The blog*spot of Dale Wayne Campbell, NOW coming at you from Auckland, New Zealand. (!)

1.31.2007

how spiritual...

I've recently attended a large Christian music festival and, once again, I am left with mixed emotions/thoughts.

I am disturbed by the plethora of hyper-spiritualised events and performances that abounded all throughout the festival. In other words, I am weary of the tendency of modern Christians to view only some parts of their lives as 'spiritual.' As if the rest of their lives aren't supposed to be?

This spiritual compartmentalisation is usually on steroids at such Christian festivals. You can be worshipping 'hard' one moment, and then flip the switch and engage in other less spiritual activities, such as texting, flirting with girls/boys, eating, hanging out, dancing, etc. I even saw a young female worshipper with arms raised in praise, obviously not aware that the Playboy-bunny tattoo on her back was sending quite another message to any men/boys behind her.

In between bands, various advertisements played. Ranging from appeals to support poverty-striken children around the world on one hand (the goal of this group was to gain 1,000 sponsors - which I don't think they reached... 1,000 sponsors would have been less than 5% of the festival attendees.) to challenging teenagers to join the 'army' needed to make Christian music as cool as possible on the other. For me, personally, I know which one I will contribute to.
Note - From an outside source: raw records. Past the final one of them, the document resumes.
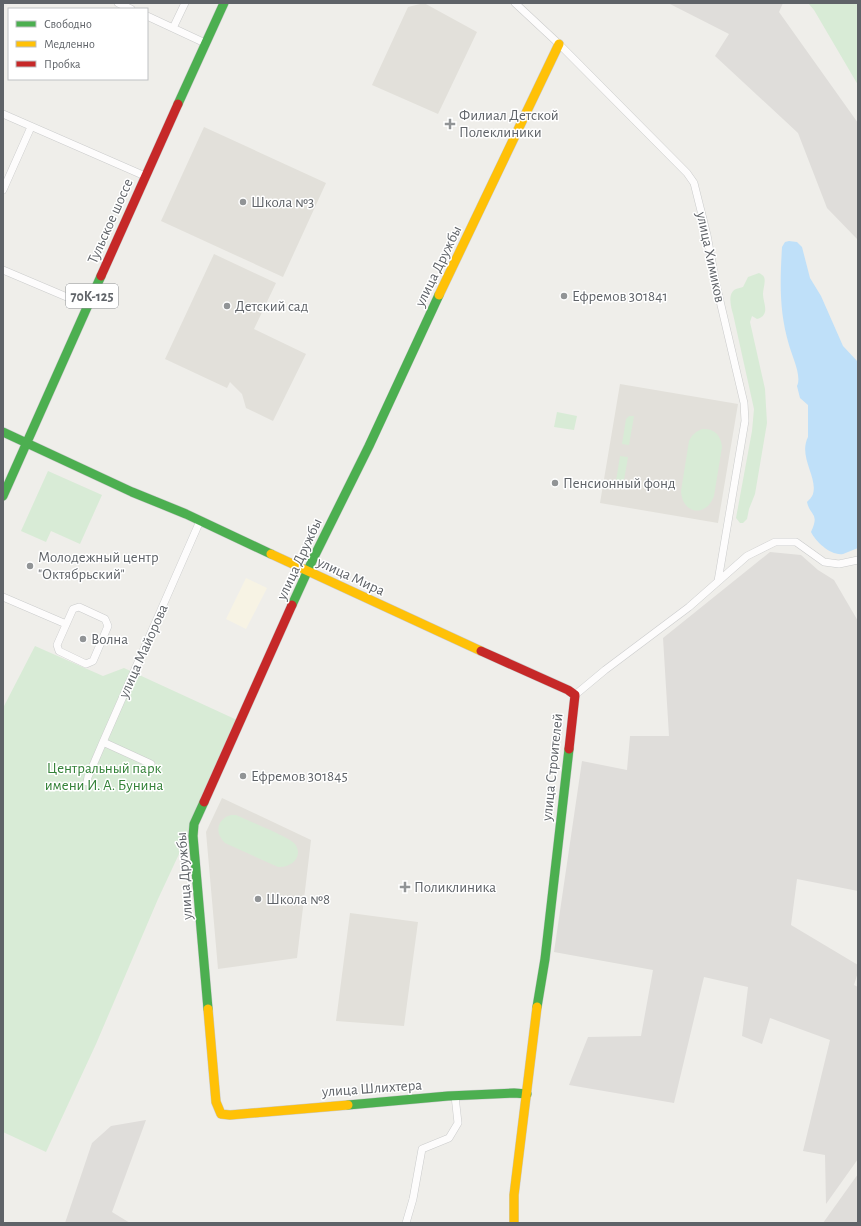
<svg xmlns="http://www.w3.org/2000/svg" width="861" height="1226" font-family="'Alegreya Sans',sans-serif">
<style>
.commercial{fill:#f7f3e4}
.industrial{fill:#dfddda}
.education{fill:#e2e0da}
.green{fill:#d8ebd6}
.water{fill:#bfe0f9}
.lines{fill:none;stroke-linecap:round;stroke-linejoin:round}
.street-casing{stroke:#cbcccc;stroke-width:8}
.fast-casing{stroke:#cacacb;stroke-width:10}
.slow-casing{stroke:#cacacb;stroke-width:10}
.jam-casing{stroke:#cacacb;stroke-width:10}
.street{stroke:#fdfcfc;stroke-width:7}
.fast{stroke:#4caf50;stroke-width:9}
.slow{stroke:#ffc107;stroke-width:9}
.jam{stroke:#c62828;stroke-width:9}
.poi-dot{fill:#919496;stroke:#fff;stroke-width:1.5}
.labels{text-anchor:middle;stroke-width:3;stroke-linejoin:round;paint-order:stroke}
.shield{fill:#fff;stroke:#8f9295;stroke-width:1}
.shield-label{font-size:14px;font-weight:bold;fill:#5f6368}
.poi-label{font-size:15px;fill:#5f6368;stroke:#fff;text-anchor:start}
.street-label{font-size:15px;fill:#5f6368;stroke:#fff}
.park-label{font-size:15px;fill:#348238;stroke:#fff}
</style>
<rect width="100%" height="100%" fill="#efeeea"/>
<path class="commercial" d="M246,578L267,588L246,629L226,619Z"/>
<path class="industrial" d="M668,3H783L779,12L858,123V240L827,208L798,133L715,56L729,34Z
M770,552L801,555L818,570L834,580L858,621V891L797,879L791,925L858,965V972L854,985L858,987V1159L826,1204L825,1155L803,1151L830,1040L770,1018L762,1044L742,1036L748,987L704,977L674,1103L569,1085L588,1037L641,1036L653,970L554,952L582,761L627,770L630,736H669L663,638Z
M146,1120L112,1212L130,1223H65L92,1143L111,1126Z
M858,1174V1223H823Z"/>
<path class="education" d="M424,3L477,32L438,114L372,85L408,7Z
M204,127L326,183L283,277L161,221Z
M214,254L276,283L254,329L306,354L273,421L246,408L242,394L230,382L227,388L165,359Z
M620,384L738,404L718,523L600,503Z
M222,798L311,840L297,958L218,969L206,832Z
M350,913L418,922L404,1026L336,1021Z"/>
<path class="green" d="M808,3H858V85L814,10Z
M759,273C761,274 763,275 764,277C766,281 763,289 763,294C763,303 771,315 757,319L752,316L750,322L765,389L767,423L755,494L749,509L747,519L743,523H740L736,518L752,431L754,409L733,314C731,307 727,293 736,289C738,288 741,288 743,287L748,277Z
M557,412L577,416L574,430L554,427Z
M629,416H634L629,445L622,444L626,419Z
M702,429C714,428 721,435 722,447L714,496C706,518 682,514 681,491L689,441C692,435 695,432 702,429Z
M620,456L628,457L623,486L620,485L616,481Z
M48,471L102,495L80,544L51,531L46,542L21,531Z
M35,646L103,676L124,668L237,720L221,764L158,899L96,1044L46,1152L3,1132V708Z
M231,815H236C246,820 290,837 295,844C304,857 291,868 278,867L225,843C214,833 217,819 231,815Z"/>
<path class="water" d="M789,241L797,242L802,247L810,278L821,296L843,346L858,362V548C853,550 848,552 843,554C831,556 816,542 811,532C820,513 810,516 807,502C809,500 812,497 813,494C818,477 798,457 808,437V405L800,398L797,386C802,376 792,356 789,345C779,311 780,282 782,247L785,242Z"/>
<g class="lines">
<defs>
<path id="street" d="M118,3L131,9
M515,3L559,44L687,173L694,183L707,235L716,284L744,403L745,421L718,581
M147,16L205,43
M173,28L185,3
M3,114L145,176
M3,190L31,127
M3,270L88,306
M3,597L66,624
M79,607L105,619L108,626L93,661L86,664L59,651L57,645L73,609Z
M575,695L605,670L689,607L747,556L775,542H796L824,562L839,564L858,560
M103,742L151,764
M87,782L88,777L103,742L200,521
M406,1223L413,1199L422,1149L449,1138L458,1123L455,1096"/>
<path id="fast" d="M178,104L224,3
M3,432L132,492L186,514L271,554
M3,496L101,276
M292,605L313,559L369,446L439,295
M204,802L194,824L193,836L208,1009
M537,1007L545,959L569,749
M348,1105L448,1096L514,1093L527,1094"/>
<path id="slow" d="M439,295L559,44
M271,554L481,651
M208,1009L216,1102L221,1114L230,1115L348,1105
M514,1223V1195L537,1007"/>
<path id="jam" d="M101,276L178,104
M481,651L568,690L575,695L569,749
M204,802L292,605"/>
</defs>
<use href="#street" class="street-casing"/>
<use href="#fast" class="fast-casing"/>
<use href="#slow" class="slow-casing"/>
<use href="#jam" class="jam-casing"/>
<use href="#street" class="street"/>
<use href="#fast" class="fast"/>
<use href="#slow" class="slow"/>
<use href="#jam" class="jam"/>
</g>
<g class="poi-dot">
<path d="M448 118h4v4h4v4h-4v4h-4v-4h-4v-4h4z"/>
<circle cx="243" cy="202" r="4"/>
<circle cx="564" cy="296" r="4"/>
<circle cx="227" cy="306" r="4"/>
<circle cx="555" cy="483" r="4"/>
<circle cx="30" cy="566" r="4"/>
<circle cx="83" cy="639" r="4"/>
<circle cx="243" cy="776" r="4"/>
<path d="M403 881h4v4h4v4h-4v4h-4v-4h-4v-4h4z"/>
<circle cx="258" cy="899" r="4"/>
</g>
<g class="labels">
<rect class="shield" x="66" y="284" width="52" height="24" rx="3"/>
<g class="shield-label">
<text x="92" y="301">70К-125</text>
</g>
<g class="poi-label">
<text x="459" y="120">Филиал Детской<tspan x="459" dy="17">Полеклиники</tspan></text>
<text x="251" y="207">Школа №3</text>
<text x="572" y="301">Ефремов 301841</text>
<text x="235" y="311">Детский сад</text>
<text x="563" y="488">Пенсионный фонд</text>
<text x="38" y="562">Молодежный центр<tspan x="38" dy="17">"Октябрьский"</tspan></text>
<text x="91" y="644">Волна</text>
<text x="251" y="781">Ефремов 301845</text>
<text x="414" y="892">Поликлиника</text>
<text x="266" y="904">Школа №8</text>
</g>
<g class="street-label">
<text transform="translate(110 221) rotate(-66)" y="5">Тульское шоссе</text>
<text transform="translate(711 257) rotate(78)" y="5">улица Химиков</text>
<text transform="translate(438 266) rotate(-64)" y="5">улица Дружбы</text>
<text transform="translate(299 559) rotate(-65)" y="5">улица Дружбы</text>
<text transform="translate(351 576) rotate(25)" y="5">улица Мира</text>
<text transform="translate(143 651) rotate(-66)" y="5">улица Майорова</text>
<text transform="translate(552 767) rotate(-84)" y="5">улица Строителей</text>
<text transform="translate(184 876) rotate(-94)" y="5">улица Дружбы</text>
<text transform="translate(372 1088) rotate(-4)" y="5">улица Шлихтера</text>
</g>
<g class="park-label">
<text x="104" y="773">Центральный парк<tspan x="104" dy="17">имени И. А. Бунина</tspan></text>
</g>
</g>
<rect width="861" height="1226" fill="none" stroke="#5f6368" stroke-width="8"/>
<rect x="8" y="8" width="140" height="72" fill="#ffffff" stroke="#bfc1c3"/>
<rect x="16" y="21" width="20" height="6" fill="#4caf50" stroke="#bfc1c3"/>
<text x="44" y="28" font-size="12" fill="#5f6368">Свободно</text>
<rect x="16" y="41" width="20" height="6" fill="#ffc107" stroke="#bfc1c3"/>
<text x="44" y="48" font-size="12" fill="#5f6368">Медленно</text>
<rect x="16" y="61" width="20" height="6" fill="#c62828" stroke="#bfc1c3"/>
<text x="44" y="68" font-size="12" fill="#5f6368">Пробка</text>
</svg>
It seemed that every speaker, band and other various events had to be praised and exalted as being very important, spiritual, life-changing or whatever. I guess I shouldn't be surprised. If you're running such a festival, and charging people to get in, you're going to want to make it sound like the most spiritual thing since Pentecost.

I'm not Christianity-bashing (or Christian music festival bashing, either), I'm just concerned about the way our faith affects (or doesn't) our lives. Our entire lives, that is.

At the very heart of my concerns is the hyper-exaltation of certain people/places/times over other people/places/times. It seems to me that any time you hyper-spiritualise something, you end up hyper-UN-spiritualising something else.

This is dangerous.

This teaches young kids (indirectly, but very powerfully) that the gaps and spaces in between the 'spiritual' bits of their lives aren't as 'spiritual' as the other ones. So the all-too-common-result is a compartmentalised Christian mindset (and lifestyle).

In sharp contrast to this, the message of countless prophets in the Bible (Isaiah, Amos, Micah - not to mention our Lord Jesus) is that our moments of exuberant spirituality are worthless if we are not people of justice and mercy. Yes, it is not simply 'bits' of our life that are 'spiritual', but ALL of our lives are to be tempered, filtered and controlled by God's Spirit (for one of the best summaries of what this looks like practically, see Galatians 5:22-23).

We need to resist any suggestions (in any form or from any source) that some bits of our lives are more spiritual than other bits. The biblical challenge of discipleship to Jesus is a wholistic (all of your life) spiritual mission of love, patience, self-less-ness, humility, compassion, mercy and justice (and more). In God's strength, may we use ALL of our lives to this end.